Unending Seige

Vimy Ridge

On Top of the Ridge

From the top of the ridge, in the morning, the Canadians watched the enemy withdraw across meadows that contrasted with the mud they had been floundering in for weeks on their side of the ridge. They had just won a very important victory. Their trophies: 4,000 prisoners, 54 guns, 104 mortars and 124 machine guns. Four Victoria Crosses were awarded for all this effort. The success of Vimy would prove that gunners, sappers, signalmen and infantry had managed, working very closely together, to solve the numerous tactical problems of the battlefield. Its planning of this action, co-ordination of the arms and many rehearsals conducted in the rear showed the mastery of which the Canadian Corps was now capable. Yet the joys of victory were dampened by its heavy cost: 10,602 casualties, or one man in eight, 3,598 of them dead. Not surprisingly, the most moving of all the Canadian commemorative monuments from the two world wars can be found at Vimy.

Everybody realized that they could not rest on their laurels. Between 16 April and 9 May, Nivelle and the French advanced only six kilometres and the casualties they recorded shattered the calm of the French armies, where certain elements mutinied.

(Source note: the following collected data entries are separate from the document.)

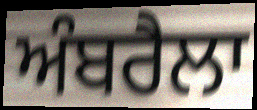
ਅੰਬਰੈਲਾ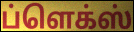
ப்ளெக்ஸ்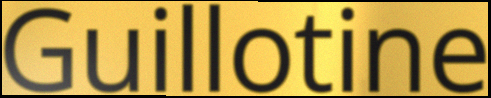
GuillotineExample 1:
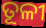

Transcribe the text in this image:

ତୂଳୀ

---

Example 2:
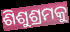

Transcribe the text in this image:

ଶିଶୁଶ୍ରମକୁ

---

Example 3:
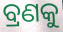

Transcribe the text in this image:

ବ୍ରଣକୁ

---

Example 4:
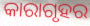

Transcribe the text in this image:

କାରାଗୃହର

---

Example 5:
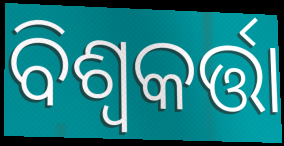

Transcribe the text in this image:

ବିଶ୍ୱକର୍ତ୍ତା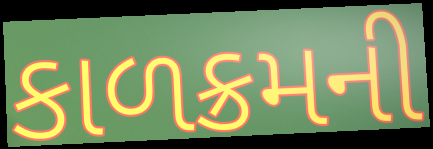
કાળક્રમની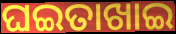
ଘଇତାଖାଇ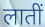
लातीं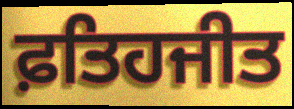
ਫ਼ਤਿਹਜੀਤ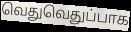
வெதுவெதுப்பாகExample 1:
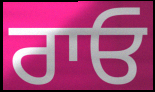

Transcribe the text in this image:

ਰਾਓ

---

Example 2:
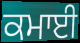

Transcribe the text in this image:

ਕਮਾਈ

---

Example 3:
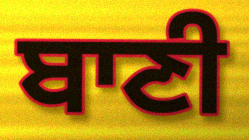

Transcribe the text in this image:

ਬਾਣੀ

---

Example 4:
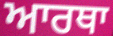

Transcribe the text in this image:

ਆਰਥਾ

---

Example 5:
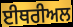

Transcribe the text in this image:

ਈਥਰੀਅਲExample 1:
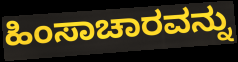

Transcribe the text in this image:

ಹಿಂಸಾಚಾರವನ್ನು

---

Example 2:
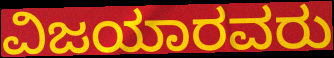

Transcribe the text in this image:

ವಿಜಯಾರವರು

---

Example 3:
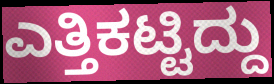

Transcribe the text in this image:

ಎತ್ತಿಕಟ್ಟಿದ್ದು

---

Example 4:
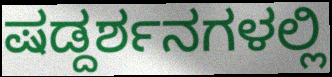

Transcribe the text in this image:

ಷಡ್ದರ್ಶನಗಳಲ್ಲಿ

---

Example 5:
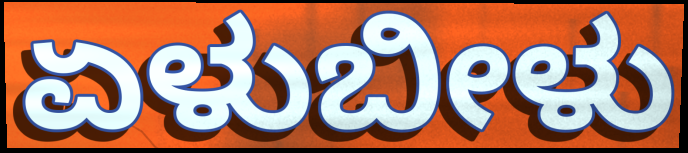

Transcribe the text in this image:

ಏಳುಬೀಳು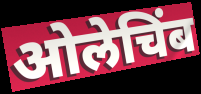
ओलेचिंब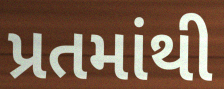
પ્રતમાંથી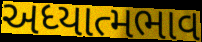
અધ્યાત્મભાવ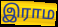
இராம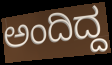
ಅಂದಿದ್ದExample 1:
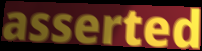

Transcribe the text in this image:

asserted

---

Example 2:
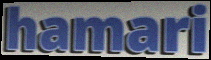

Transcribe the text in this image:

hamari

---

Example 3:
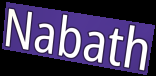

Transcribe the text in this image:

Nabath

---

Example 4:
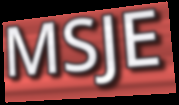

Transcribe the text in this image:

MSJE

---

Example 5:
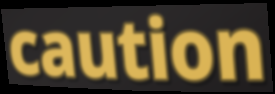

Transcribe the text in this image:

cautionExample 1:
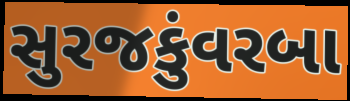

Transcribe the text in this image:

સુરજકુંવરબા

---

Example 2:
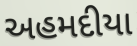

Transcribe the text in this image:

અહમદીયા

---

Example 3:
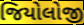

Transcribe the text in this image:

જિયોલોજી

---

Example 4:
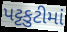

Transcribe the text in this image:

પટ્ટકુટીમાં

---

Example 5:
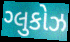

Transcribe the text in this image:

ગ્લુકોઝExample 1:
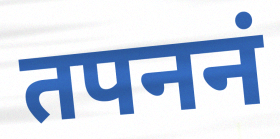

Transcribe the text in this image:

तपननं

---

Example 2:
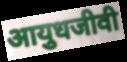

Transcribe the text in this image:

आयुधजीवी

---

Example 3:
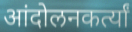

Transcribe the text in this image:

आंदोलनकर्त्यां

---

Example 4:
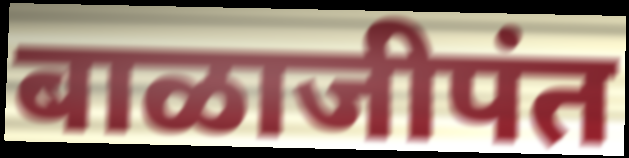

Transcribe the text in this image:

बाळाजीपंत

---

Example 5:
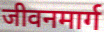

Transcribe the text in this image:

जीवनमार्ग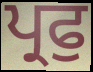
ਪ੍ਰਫੁ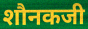
शौनकजी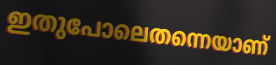
ഇതുപോലെതന്നെയാണ്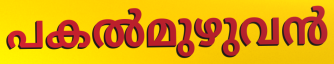
പകൽമുഴുവൻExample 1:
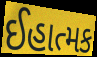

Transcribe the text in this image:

ઈહાત્મક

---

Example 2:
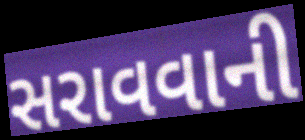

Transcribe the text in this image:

સરાવવાની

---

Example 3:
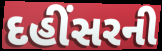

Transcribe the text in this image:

દહીંસરની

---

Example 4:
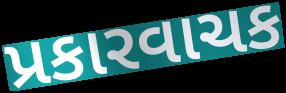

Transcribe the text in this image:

પ્રકારવાચક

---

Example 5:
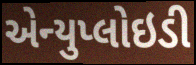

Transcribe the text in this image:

એન્યુપ્લોઇડીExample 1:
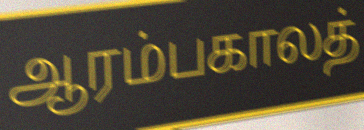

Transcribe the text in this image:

ஆரம்பகாலத்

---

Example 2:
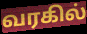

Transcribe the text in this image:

வரகில்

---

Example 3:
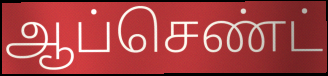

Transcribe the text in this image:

ஆப்செண்ட்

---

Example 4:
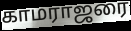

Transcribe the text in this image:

காமராஜரை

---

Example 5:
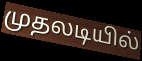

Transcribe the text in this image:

முதலடியில்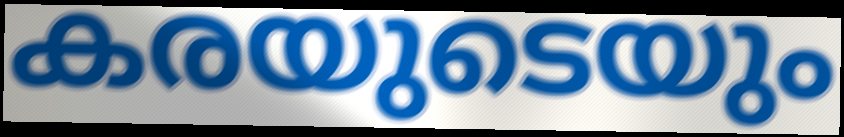
കരയുടെയും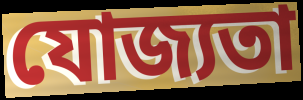
যোজ্যতাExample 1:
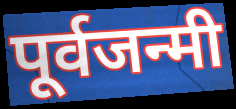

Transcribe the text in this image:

पूर्वजन्मी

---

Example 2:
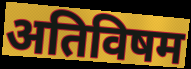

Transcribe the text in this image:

अतिविषम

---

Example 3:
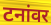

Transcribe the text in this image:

टनांवर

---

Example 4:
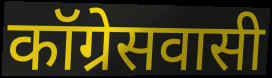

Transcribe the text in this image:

These localized spasms would be suppressed by Philippe Pétain, who replaced Nivelle and claimed to be waiting for the Americans who had entered the war that April. While the newcomers gathered their forces and, on the other front, Russia prepared to withdraw from the war, it was virtually left to the British, fairly spread out along the western front if we exclude the Somme, to mount attacks. Over that summer, Canadian brigades took Arleux-en-Gobelle and Fresnoy to the north and south of Arras, at a cost, in the case of Fresnoy, of 1,249 casualties.